As with any surgical procedure, there is a small risk of complications during and after desexing. These can include your pet pulling their sutures out, swelling and/or infection at the site of incision. There is also an inherent risk, however minimal, with general anaesthesia (<0.04% morbidity).
Medical castration is a temporary non-surgical method for desexing. This is a registered drug for male dogs but can be used off-label in females. The resorbable contraceptive implant is inserted similarly to a microchip, between your pet’s shoulders, without the need for general anaesthesia, surgery or testes removal. However, this method offers a short-term solution to desexing as your pet’s fertility will gradually return as the effects of the implant wear off. It is recommended that the implants are repeated every 6 months and should be preferably given at a certain stage in the oestrous cycle. For males the effects of a 6 month implant may last up to 2-3 years. We recommend this option when owners decline surgical desexing but still wish to desex their pet.
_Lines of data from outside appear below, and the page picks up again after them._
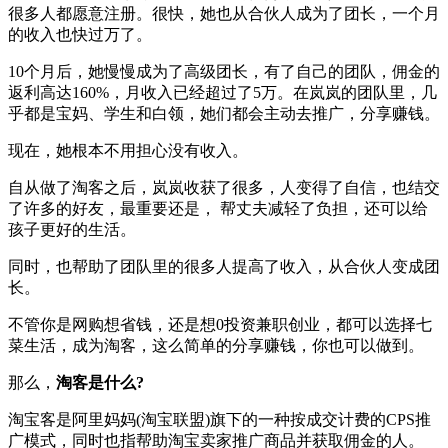
很多人都愿意注册。很快，她也从合伙人成为了团长，一个月
的收入也快过万了。
10个月后，她慢慢成为了高级团长，有了自己的团队，佣金的
返利高达160%，月收入已经超过了5万。在岚岚的团队里，几
乎都是宝妈、学生和白领，她们都会主动去推广，分享赚钱。
现在，她根本不用担心没有收入。
自从做了淘客之后，岚岚收获了很多，人变得了自信，也结交
了许多的好友，最重要还是， 帮丈夫减轻了负担，还可以给
孩子更好的生活。
同时，也帮助了团队里的很多人提高了收入，从合伙人变成团
长。
不管你是网购想省钱，还是想0投资兼职创业，都可以选择七
菜生活，成为淘客，这么简单的分享赚钱，你也可以做到。
那么，
淘客是什么?
淘宝客是阿里妈妈(淘宝联盟)旗下的一种按成交计费的CPS推
广模式，同时也指帮助淘宝卖家推广商品并获取佣金的人。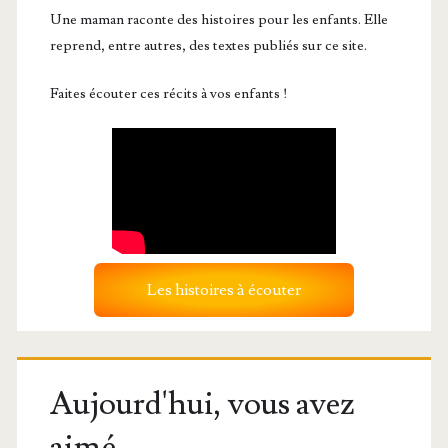
Une maman raconte des histoires pour les enfants. Elle
reprend, entre autres, des textes publiés sur ce site.
Faites écouter ces récits à vos enfants !
Les histoires à écouter
Aujourd'hui, vous avez
aimé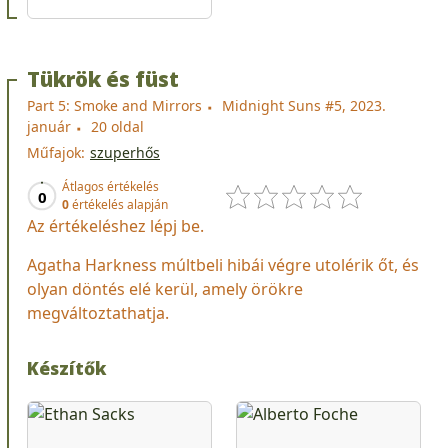
Tükrök és füst
Part 5: Smoke and Mirrors
Midnight Suns #5, 2023.
január
20 oldal
Műfajok:
szuperhős
Átlagos értékelés
0
0
értékelés alapján
Az értékeléshez lépj be.
Agatha Harkness múltbeli hibái végre utolérik őt, és
olyan döntés elé kerül, amely örökre
megváltoztathatja.
Készítők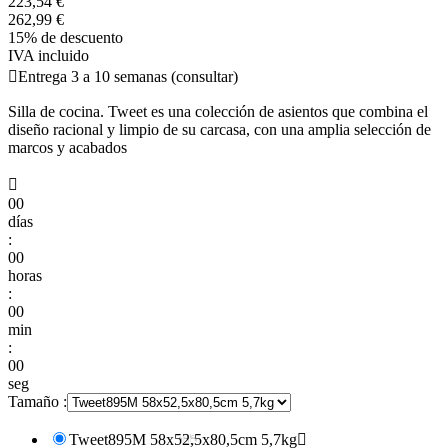
223,54 €
262,99 €
15% de descuento
IVA incluido

Entrega 3 a 10 semanas (consultar)
Silla de cocina. Tweet es una colección de asientos que combina el
diseño racional y limpio de su carcasa, con una amplia selección de
marcos y acabados

00
días
:
00
horas
:
00
min
:
00
seg
Tamaño :
Tweet895M 58x52,5x80,5cm 5,7kg
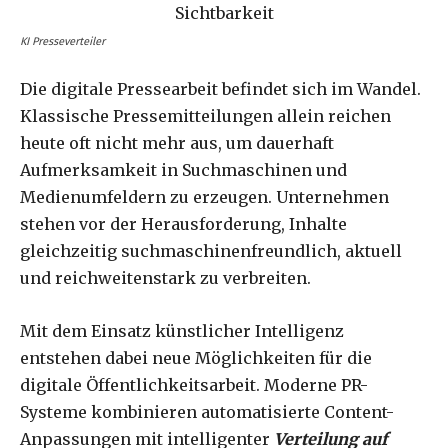
KI Presseverteiler
Die digitale Pressearbeit befindet sich im Wandel.
Klassische Pressemitteilungen allein reichen
heute oft nicht mehr aus, um dauerhaft
Aufmerksamkeit in Suchmaschinen und
Medienumfeldern zu erzeugen. Unternehmen
stehen vor der Herausforderung, Inhalte
gleichzeitig suchmaschinenfreundlich, aktuell
und reichweitenstark zu verbreiten.
Mit dem Einsatz künstlicher Intelligenz
entstehen dabei neue Möglichkeiten für die
digitale Öffentlichkeitsarbeit. Moderne PR-
Systeme kombinieren automatisierte Content-
Anpassungen mit intelligenter
Verteilung auf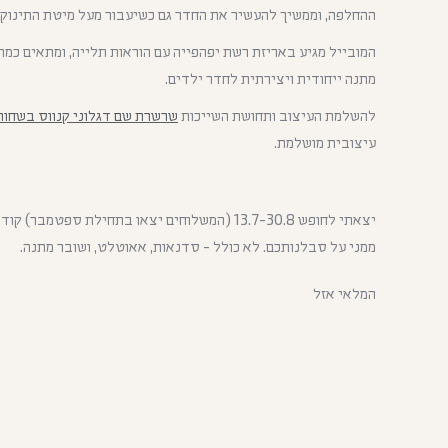
ההחלפה, וממשיך להעשיר את החדר גם כשיעבור מעל מיטת התינוק א
המובייל מגיע באריזת רשת יפהפייה עם הוראות תלייה, ומתאים כמת
מתנה ייחודית ויצירתית לחדר ילדים.
להשלמת העיצוב ותחושת השייכות
שרשרת שם דגלוני קנווס בשחור 
עיצובית מושלמת.
ממני על סבלנותכם. לא כולל - סדנאות, אאוטלט, ושובר מתנה.
המלאי אזל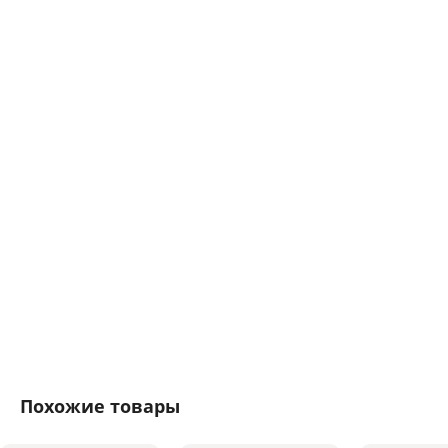
Похожие товары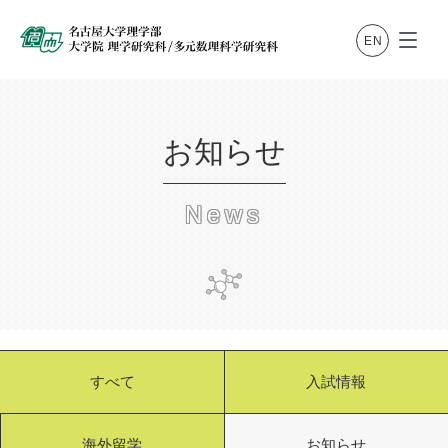
お知らせ
News
すべて
入試情報
海外留学
お知らせ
Chemical castration agents, such as calcium chloride, can also be used to dampen the reproductive hormones required for an animal to fall pregnant. This method offers an inexpensive alternative to surgical castration. However, it is not currently available in Australia with little research to support the long-term effects on sterilization permanency, drug safety, animal welfare and consistent effects on testosterone reduction and sterilization efficacy.
RECOMMENDATION: For the vast majority of pets we recommend desexing via the conventional method of laparotomy.